▸ **Problem to work on**
Pick up the passage on the authority of Scripture after its last sentence and continue it.

The authority of Scripture is the kind of “authority” we find when one Person—God (Father, Son, and Spirit)—establishes communication with those whom that Person created as divine image-bearers. It is the authority one finds when a relationship is noted by love and responsive love. The authority of the Bible, as T. Work recently restated, is the authority of the triune God expressed in the Bible (Living and Active [Eerdmans, 2003] 316). Rather than seeing the Bible, and therefore its authority, as document and artifact, the Bible more properly needs to be viewed as living relationship between the God who speaks through the Bible and its readers who engage with God as they listen to Scripture.

▸ **Recorded information**

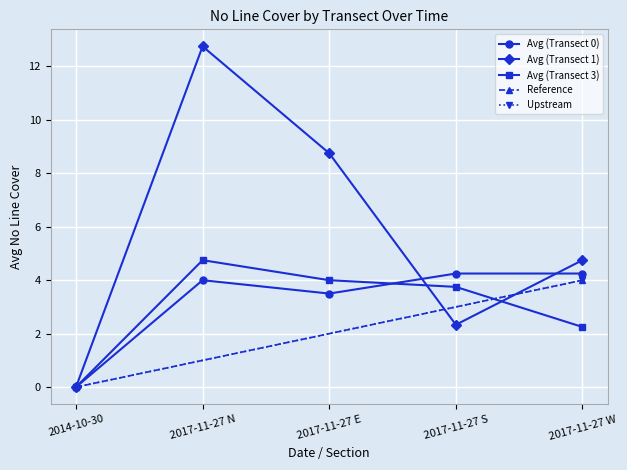

Which category has the highest value in the Avg (Transect 3) series?

2017-11-27 N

▸ **Expected answer**
The standard words Christians use when asserting or claiming authority are inerrancy and infallibility, neither of which is a complete idea nor adequately describes the kind of “authority” Scripture plays in the life of the individual believer or the local church. As terms, “inerrant” means that the Bible is “not errant” and “infallible” means that the Bible is “not fallible.” A more complete idea for our relationship to the Bible is that Bible is “true.” Something could be “not wrong” or “not fallible” and not go far enough to be truth for us in a complete sense. As I do not define my relationship to Kris or to my children as “not bad” or “not lacking,” so I do not think it is wise for us to define our relationship to Scripture—and words deeply matter—with terms that are either incomplete or simple negations. Nor do I say Jesus, as a human being, was “sinless,” though I think that is true. Instead, I say he was “perfect.”
For that reason, I suggest we learn to speak of the truthfulness of Scripture—which in and of itself raises another set of questions pertaining to the nature and extent of its truthfulness. Are Scriptures exhaustively true; do they tell us everything? Are Scriptures true in matters of faith and practice, or in everything that comes up?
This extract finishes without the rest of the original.